[Start of section]

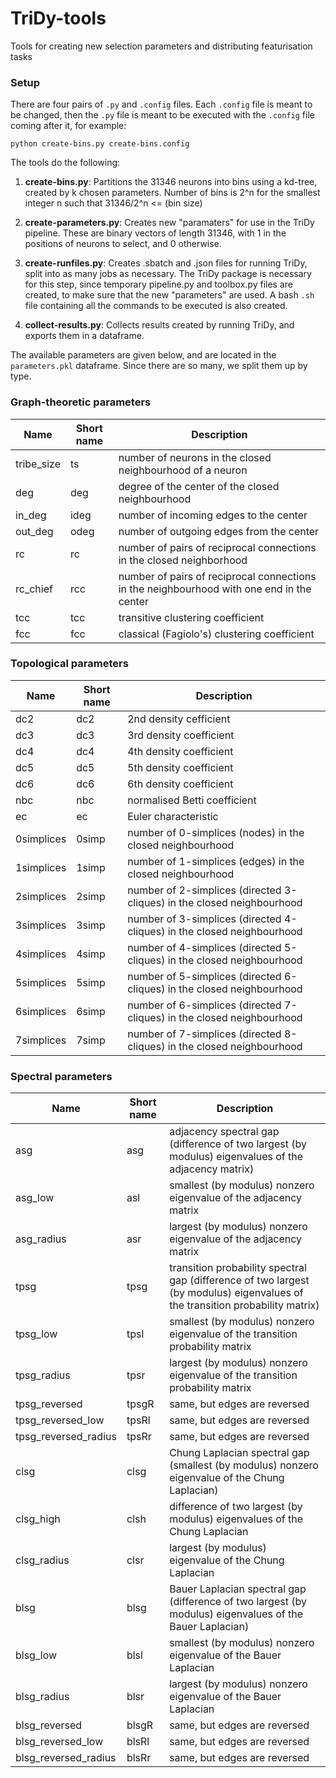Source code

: # TriDy-tools
Tools for creating new selection parameters and distributing featurisation tasks

### Setup

There are four pairs of `.py` and `.config` files. Each `.config` file is meant to be changed, then the `.py` file is meant to be executed with the `.config` file coming after it, for example:

    python create-bins.py create-bins.config
    
The tools do the following:
1. **create-bins.py**: Partitions the 31346 neurons into bins using a kd-tree, created by k chosen parameters. Number of bins is 2^n for the smallest integer n such that 31346/2^n <= (bin size)
 
2. **create-parameters.py**: Creates new "paramaters" for use in the TriDy pipeline. These are binary vectors of length 31346, with 1 in the positions of neurons to select, and 0 otherwise.

3. **create-runfiles.py**: Creates .sbatch and .json files for running TriDy, split into as many jobs as necessary. The TriDy package is necessary for this step, since temporary pipeline.py and toolbox.py files are created, to make sure that the new "parameters" are used. A bash `.sh` file containing all the commands to be executed is also created.

4. **collect-results.py**: Collects results created by running TriDy, and exports them in a dataframe.

The available parameters are given below, and are located in the `parameters.pkl` dataframe. Since there are so many, we split them up by type.

### Graph-theoretic parameters

| Name | Short name | Description |
| --- | --- | --- |
| tribe_size | ts | number of neurons in the closed neighbourhood of a neuron | 
| deg | deg | degree of the center of the closed neighbourhood |
| in_deg | ideg | number of incoming edges to the center |
| out_deg | odeg | number of outgoing edges from the center |
| rc | rc | number of pairs of reciprocal connections in the closed neighborhood |
| rc_chief | rcc | number of pairs of reciprocal connections in the neighbourhood with one end in the center |
| tcc | tcc | transitive clustering coefficient |
| fcc | fcc | classical (Fagiolo's) clustering coefficient |

### Topological parameters

| Name | Short name | Description |
| --- | --- | --- |
| dc2 | dc2 | 2nd density cefficient |
| dc3 | dc3 | 3rd density coefficient |
| dc4 | dc4 | 4th density coefficient | 
| dc5 | dc5 | 5th density coefficient |
| dc6 | dc6 | 6th density coefficient |
| nbc | nbc | normalised Betti coefficient |
| ec | ec | Euler characteristic | 
| 0simplices | 0simp | number of 0-simplices (nodes) in the closed neighbourhood |
| 1simplices | 1simp | number of 1-simplices (edges) in the closed neighbourhood |
| 2simplices | 2simp | number of 2-simplices (directed 3-cliques) in the closed neighbourhood |
| 3simplices | 3simp | number of 3-simplices (directed 4-cliques) in the closed neighbourhood |
| 4simplices | 4simp | number of 4-simplices (directed 5-cliques) in the closed neighbourhood |
| 5simplices | 5simp | number of 5-simplices (directed 6-cliques) in the closed neighbourhood |
| 6simplices | 6simp | number of 6-simplices (directed 7-cliques) in the closed neighbourhood |
| 7simplices | 7simp | number of 7-simplices (directed 8-cliques) in the closed neighbourhood |

### Spectral parameters

| Name | Short name | Description |
| --- | --- | --- |
| asg | asg | adjacency spectral gap (difference of two largest (by modulus) eigenvalues of the adjacency matrix) |
| asg_low | asl | smallest (by modulus) nonzero eigenvalue of the adjacency matrix |
| asg_radius | asr | largest (by modulus) nonzero eigenvalue of the adjacency matrix |
| tpsg | tpsg | transition probability spectral gap (difference of two largest (by modulus) eigenvalues of the transition probability matrix) |
| tpsg_low | tpsl | smallest (by modulus) nonzero eigenvalue of the transition probability matrix | 
| tpsg_radius | tpsr | largest (by modulus) nonzero eigenvalue of the transition probability matrix |
| tpsg_reversed | tpsgR | same, but edges are reversed |
| tpsg_reversed_low | tpsRl | same, but edges are reversed |
| tpsg_reversed_radius | tpsRr | same, but edges are reversed | 
| clsg | clsg | Chung Laplacian spectral gap (smallest (by modulus) nonzero eigenvalue of the Chung Laplacian) |
| clsg_high | clsh |  difference of two largest (by modulus) eigenvalues of the Chung Laplacian |
| clsg_radius | clsr | largest (by modulus) eigenvalue of the Chung Laplacian |
| blsg | blsg | Bauer Laplacian spectral gap (difference of two largest (by modulus) eigenvalues of the Bauer Laplacian) |
| blsg_low | blsl | smallest (by modulus) nonzero eigenvalue of the Bauer Laplacian | 
| blsg_radius | blsr | largest (by modulus) nonzero eigenvalue of the Bauer Laplacian | 
| blsg_reversed | blsgR | same, but edges are reversed |
| blsg_reversed_low | blsRl | same, but edges are reversed |
| blsg_reversed_radius | blsRr | same, but edges are reversed |
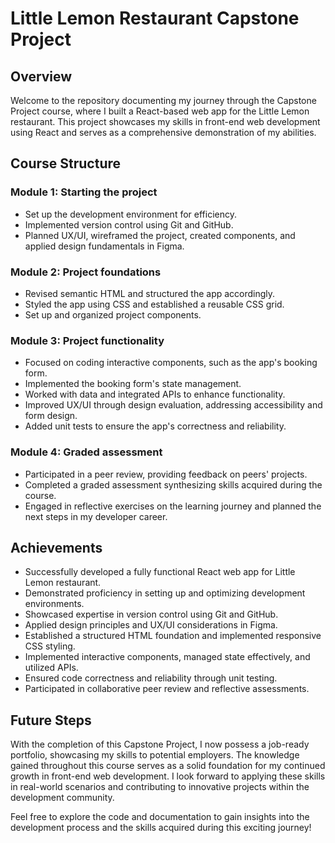 # Little Lemon Restaurant Capstone Project

## Overview

Welcome to the repository documenting my journey through the Capstone Project course, where I built a React-based web app for the Little Lemon restaurant. This project showcases my skills in front-end web development using React and serves as a comprehensive demonstration of my abilities.

## Course Structure

### Module 1: Starting the project

- Set up the development environment for efficiency.
- Implemented version control using Git and GitHub.
- Planned UX/UI, wireframed the project, created components, and applied design fundamentals in Figma.

### Module 2: Project foundations

- Revised semantic HTML and structured the app accordingly.
- Styled the app using CSS and established a reusable CSS grid.
- Set up and organized project components.

### Module 3: Project functionality

- Focused on coding interactive components, such as the app's booking form.
- Implemented the booking form's state management.
- Worked with data and integrated APIs to enhance functionality.
- Improved UX/UI through design evaluation, addressing accessibility and form design.
- Added unit tests to ensure the app's correctness and reliability.

### Module 4: Graded assessment

- Participated in a peer review, providing feedback on peers' projects.
- Completed a graded assessment synthesizing skills acquired during the course.
- Engaged in reflective exercises on the learning journey and planned the next steps in my developer career.

## Achievements

- Successfully developed a fully functional React web app for Little Lemon restaurant.
- Demonstrated proficiency in setting up and optimizing development environments.
- Showcased expertise in version control using Git and GitHub.
- Applied design principles and UX/UI considerations in Figma.
- Established a structured HTML foundation and implemented responsive CSS styling.
- Implemented interactive components, managed state effectively, and utilized APIs.
- Ensured code correctness and reliability through unit testing.
- Participated in collaborative peer review and reflective assessments.

## Future Steps

With the completion of this Capstone Project, I now possess a job-ready portfolio, showcasing my skills to potential employers. The knowledge gained throughout this course serves as a solid foundation for my continued growth in front-end web development. I look forward to applying these skills in real-world scenarios and contributing to innovative projects within the development community.

Feel free to explore the code and documentation to gain insights into the development process and the skills acquired during this exciting journey!
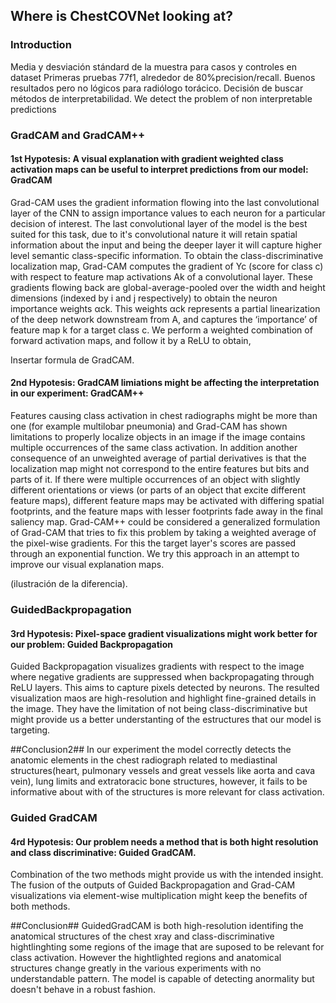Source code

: ## Where is ChestCOVNet looking at?

### Introduction
Media y desviación stándard de la muestra para casos y controles en dataset
Primeras pruebas 77f1, alrededor de 80%precision/recall. 
Buenos resultados pero no lógicos para radiólogo torácico. 
Decisión de buscar métodos de interpretabilidad.
We detect the problem of non interpretable predictions

### GradCAM and GradCAM++
#### 1st Hypotesis: A visual explanation with gradient weighted class activation maps can be useful to interpret predictions from our model: GradCAM 

Grad-CAM uses the gradient information flowing into the last convolutional layer of the CNN to assign importance values to each neuron for a particular decision of interest. The last convolutional layer of the model is the best suited for this task, due to it's convolutional nature it will retain spatial information about the input and being the deeper layer it will capture higher level semantic class-specific information. 
To obtain the class-discriminative localization map, Grad-CAM computes the gradient of Yc (score for class c) with respect to feature map activations Ak of a convolutional layer. These gradients flowing back are global-average-pooled over the width and height dimensions (indexed by i and j respectively) to obtain the neuron importance weights αck.
This weights αck represents a partial linearization of the deep network downstream from A, and captures the ‘importance’ of feature map k for a target class c.
We perform a weighted combination of forward activation maps, and follow it by a ReLU to obtain,

Insertar formula de GradCAM. 

#### 2nd Hypotesis: GradCAM limiations might be affecting the interpretation in our experiment: GradCAM++
Features causing class activation in chest radiographs might be more than one (for example multilobar pneumonia) and Grad-CAM has shown limitations to properly localize objects in an image if the image contains multiple occurrences of the same class activation. In addition another consequence of an unweighted average of partial derivatives is that the localization map might not correspond to the entire features but bits and parts of it. 
If there were multiple occurrences of an object with slightly different orientations or views (or parts of an object that excite different feature maps), different feature maps may be activated with differing spatial footprints, and the feature maps with lesser footprints fade away in the final saliency map.
Grad-CAM++ could be considered a generalized formulation of Grad-CAM that tries to fix this problem by taking a weighted average of the pixel-wise gradients. For this the target layer's scores are passed through an exponential function. We try this approach in an attempt to improve our visual explanation maps. 

(ilustración de la diferencia).


### GuidedBackpropagation
#### 3rd Hypotesis: Pixel-space gradient visualizations might work better for our problem: Guided Backpropagation 
Guided Backpropagation visualizes gradients with respect to the image where negative gradients are suppressed when backpropagating through ReLU layers. This aims
to capture pixels detected by neurons. The resulted visualization maos are high-resolution and highlight fine-grained details in the image. They have the limitation of not being class-discriminative but might provide us a better understanting of the estructures that our model is targeting. 

##Conclusion2## 
In our experiment the model correctly detects the anatomic elements in the chest radiograph related to mediastinal structures(heart, pulmonary vessels and great vessels like aorta and cava vein), lung limits and extratoracic bone structures, however, it fails to be informative about with of the structures is more relevant for class activation. 

### Guided GradCAM
#### 4rd Hypotesis: Our problem needs a method that is both hight resolution and class discriminative: Guided GradCAM. 
Combination of the two methods might provide us with the intended insight. The fusion of the outputs of Guided Backpropagation and Grad-CAM visualizations via
element-wise multiplication might keep the benefits of both methods. 

##Conclusion##
GuidedGradCAM is both high-resolution identifing the anatomical structures of the chest xray and class-discriminative hightlinghting some regions of the image that are suposed to be relevant for class activation. However the hightlighted regions and anatomical structures change greatly in the various experiments with no understandable pattern. The model is capable of detecting anormality but doesn't behave in a robust fashion.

[End of section]

=== Problem statement ===
Search the records above for "methods" and copy every line that has it.

=== Answer for this exercise ===
Combination of the two methods might provide us with the intended insight. The fusion of the outputs of Guided Backpropagation and Grad-CAM visualizations via
element-wise multiplication might keep the benefits of both methods. 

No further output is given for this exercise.